So you’ve heard about data science being at the top amongst the sexiest and highest paying jobs currently and you ask yourself ‘Why?’ given that the field is still developing and it has been less than 20 years since the word ‘data science’ was first coined. The excitement about data science goes beyond the technology involved but also on its impacts and applications in various fields and subject areas.
In agriculture, we have seen data science applications in weather forecast, disease prediction, market trends analysis and forecasting, inventory management, market segmentation, planting season management amongst others.
Agriculture which account for more than 60% of the working population in most developing countries like Nigeria is beset with outdated activities with many stakeholders still being involved in crude farming and other agricultural business management practices.
Data science presents an exciting means for a change in current methodologies being practised by a high population of farmers, extension agents, marketers and other stakeholders.
How then can we apply data science in Agriculture one may ask? “In my agricultural business, how can we explore data science to improve my business processes?”, “As an agricultural advocate, how do I apply data science to connect with more stakeholders?” These and many other questions are what we will try to answer in the following.
1. Market Analysis
As an Agricultural business owner seeking to expand, compete favourably or understand what the market is saying, data science can come in handy. With data science, you can collate, explore and analyze available market data to find high performing farm goods per location, drivers of sales, cost per location and amongst others.

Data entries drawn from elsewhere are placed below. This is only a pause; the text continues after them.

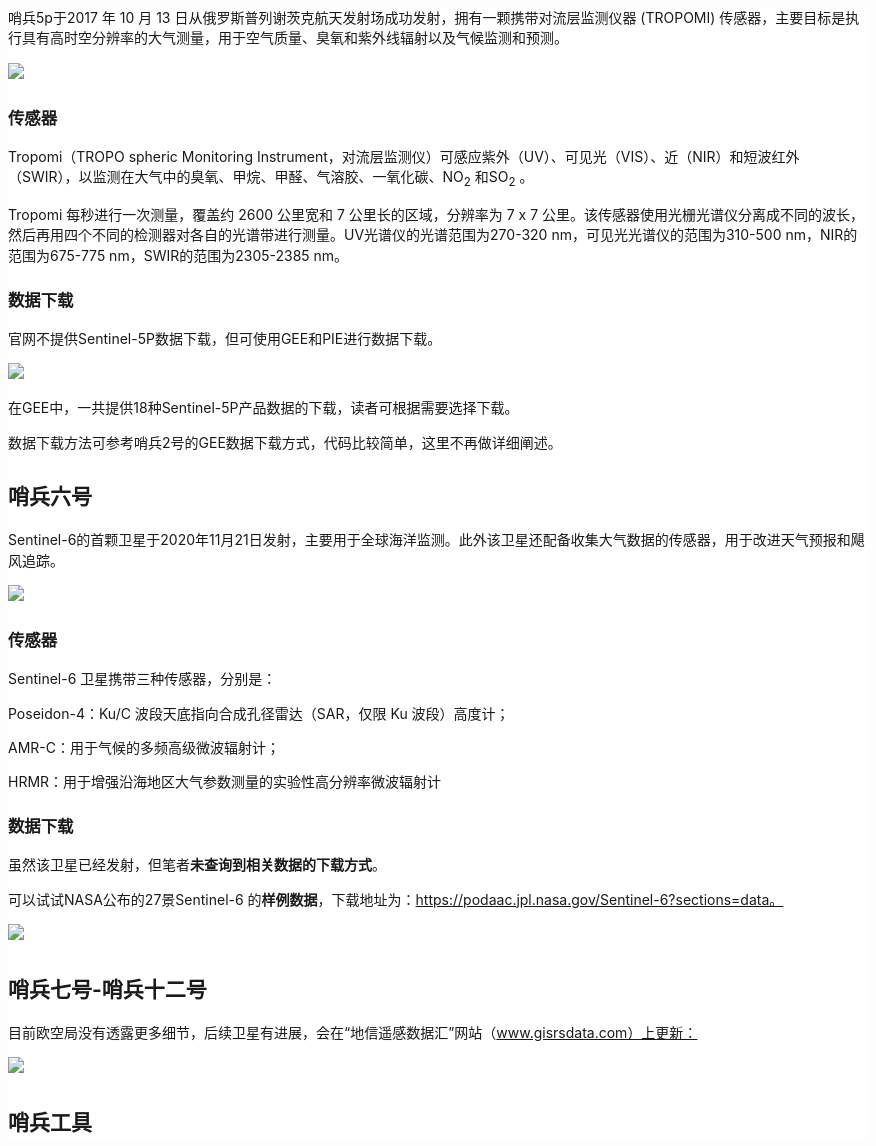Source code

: 哨兵5p于2017 年 10 月 13 日从俄罗斯普列谢茨克航天发射场成功发射，拥有一颗携带对流层监测仪器 (TROPOMI) 传感器，主要目标是执行具有高时空分辨率的大气测量，用于空气质量、臭氧和紫外线辐射以及气候监测和预测。

![](http://pics.landcover100.com/pics//image/image-20211218023923296.png)

### 传感器

Tropomi（TROPO spheric Monitoring Instrument，对流层监测仪）可感应紫外（UV）、可见光（VIS）、近（NIR）和短波红外（SWIR），以监测在大气中的臭氧、甲烷、甲醛、气溶胶、一氧化碳、NO<sub>2</sub> 和SO<sub>2</sub>  。

Tropomi 每秒进行一次测量，覆盖约 2600 公里宽和 7 公里长的区域，分辨率为 7 x 7 公里。该传感器使用光栅光谱仪分离成不同的波长，然后再用四个不同的检测器对各自的光谱带进行测量。UV光谱仪的光谱范围为270-320 nm，可见光光谱仪的范围为310-500 nm，NIR的范围为675-775 nm，SWIR的范围为2305-2385 nm。

### 数据下载

官网不提供Sentinel-5P数据下载，但可使用GEE和PIE进行数据下载。

![](http://pics.landcover100.com/pics//image/20211218024501.png)

在GEE中，一共提供18种Sentinel-5P产品数据的下载，读者可根据需要选择下载。

数据下载方法可参考哨兵2号的GEE数据下载方式，代码比较简单，这里不再做详细阐述。

## 哨兵六号

Sentinel-6的首颗卫星于2020年11月21日发射，主要用于全球海洋监测。此外该卫星还配备收集大气数据的传感器，用于改进天气预报和飓风追踪。

![](http://pics.landcover100.com/pics//image/20211218025134.png)

### 传感器

Sentinel-6 卫星携带三种传感器，分别是：

Poseidon-4：Ku/C 波段天底指向合成孔径雷达（SAR，仅限 Ku 波段）高度计；

AMR-C：用于气候的多频高级微波辐射计；

HRMR：用于增强沿海地区大气参数测量的实验性高分辨率微波辐射计

### 数据下载

虽然该卫星已经发射，但笔者**未查询到相关数据的下载方式**。

可以试试NASA公布的27景Sentinel-6 的**样例数据**，下载地址为：https://podaac.jpl.nasa.gov/Sentinel-6?sections=data。

![](http://pics.landcover100.com/pics//image/20211218025523.png)

## 哨兵七号-哨兵十二号

目前欧空局没有透露更多细节，后续卫星有进展，会在“地信遥感数据汇”网站（www.gisrsdata.com）上更新：

![](http://pics.landcover100.com/pics//image/20211217030800.png)

## 哨兵工具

Alosfarm a Nigerian company makes the pre-harvest and post-harvest process for mid-market agribusinesses and entrepreneurs easier, simpler, more transparent and much more enjoyable through an All-In-One-Box solution to streamline farming and trading activities for agribusiness, without the complex aspects that add no incremental value to their businesses.
2. Market Forecast
Given the availability of time series machine learning algorithms, we can carrying out market forecast with different factors which are known as features. A farmer will be able to forecast the probability of a change in consumer acceptance, change in consumer purchasing power, when there might be a change in government policies and the potential impact of other market forces. Arguably forecasting the timing of pandemics like COVID is fraught with difficulty but certainly we can explore modelling to determine impact in the supplier to consumer chain.
3. Weather Forecast
This is particularly important for crop production given that crop yield is dependent on favourable climatic conditions. As result of climate change there have been a distortion in the traditional weather conditions most farmers are used to. It is becoming increasingly difficult for these farmers to use indigenous knowledge or experience to make weather forecast, eventually affecting farming season, food production as well as traditional pest control measures.
4. Audience and Topic Segmentation
This is particularly useful for extension agents seeking for tailor-made training that will meet the needs of different farming populations. Available data can be explored with data science tools to group a farming population into different segments e.g. cereal crop farmers, root and tuber farmers, vegetables cultivating farmers, cattle rearing famers, seedling producing farmers amongst others. This is a cost effective means of channelling the right energy towards improving the technical capacity of farmers.
Verdant AgriTech is a Nigerian company that is building a platform that would link small-scale farmers to other key players in the agricultural value chain using data to inform farmers and the stakeholders alike.
5. Farming Inputs Management
With data science, farmers can be able to manage their farming inputs. These inputs includes animal feed, fertilizers, pesticide, seedlings etc. Farmers will be able to make reasonable predictions and be prompted as to when to restock these inputs, where to purchase, best storage conditions and when to apply these inputs. Cropchain a Ghanaian company uses data science tools to help farmers manage and keep track of their inventory
6. Market Segmentation
With algorithms such as K-Nearest Neighbours, data science tools can be used to explore available data to segment markets into various goods and make predictions as to the likely needs of the different market segments.
7. Pest and Disease Management
Disease infested farms can adversely affect farmers profits and the quality of farmed goods. The ability to manage this is particularly useful in both crop production and animal husbandry. Data science techniques can be used to make predictions on the type of diseases affecting crops. Agrosmart is a Brazilian company in which its technology uses Internet of Things (IoT) sensors and artificial intelligence to determine the kind of insects on a crop and the quantity present. Farmers get updated with these findings and make informed decisions on the right pest management practices to take.
The MilkTrack app is another solution which provides data such as the temperature, yield, and conductivity of the milk obtained from the milking process of cows and buffaloes in several Indian farms. By analysing the data, the farmer can know the health state of the animals. The solution has also been extended to countries such as Kenya and Nepal.
Data science continues to make headway across diverse fields, it impacts in agriculture are not limited to what have been mentioned, hardware improvement, research and development of algorithms and libraries are some exciting frontiers that can be employed in agriculture.